Exercise » Report the count of lines containing the word "контейнеры" in these records, with no other text.

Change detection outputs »
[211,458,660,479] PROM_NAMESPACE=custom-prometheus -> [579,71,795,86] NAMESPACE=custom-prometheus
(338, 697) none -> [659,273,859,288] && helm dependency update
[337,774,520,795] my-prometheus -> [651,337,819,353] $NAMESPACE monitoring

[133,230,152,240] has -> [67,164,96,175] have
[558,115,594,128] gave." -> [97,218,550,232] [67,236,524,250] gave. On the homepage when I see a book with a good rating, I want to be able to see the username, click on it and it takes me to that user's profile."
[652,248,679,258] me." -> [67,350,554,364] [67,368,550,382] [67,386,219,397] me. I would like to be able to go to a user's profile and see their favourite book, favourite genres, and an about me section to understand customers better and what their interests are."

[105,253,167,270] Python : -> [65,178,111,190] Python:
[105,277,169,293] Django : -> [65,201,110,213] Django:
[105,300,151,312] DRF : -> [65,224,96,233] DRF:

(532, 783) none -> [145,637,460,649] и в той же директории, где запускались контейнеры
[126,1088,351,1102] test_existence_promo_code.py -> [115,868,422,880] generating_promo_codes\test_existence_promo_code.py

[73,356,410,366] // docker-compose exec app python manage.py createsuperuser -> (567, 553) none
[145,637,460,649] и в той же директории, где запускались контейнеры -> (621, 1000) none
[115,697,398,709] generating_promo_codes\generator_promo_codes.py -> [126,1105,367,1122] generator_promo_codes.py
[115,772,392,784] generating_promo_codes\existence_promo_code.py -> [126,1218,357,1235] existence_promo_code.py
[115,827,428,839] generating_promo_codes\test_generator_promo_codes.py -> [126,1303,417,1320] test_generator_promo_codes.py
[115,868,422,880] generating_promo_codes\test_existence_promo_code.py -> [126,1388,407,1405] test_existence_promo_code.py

Answer to the problem » 2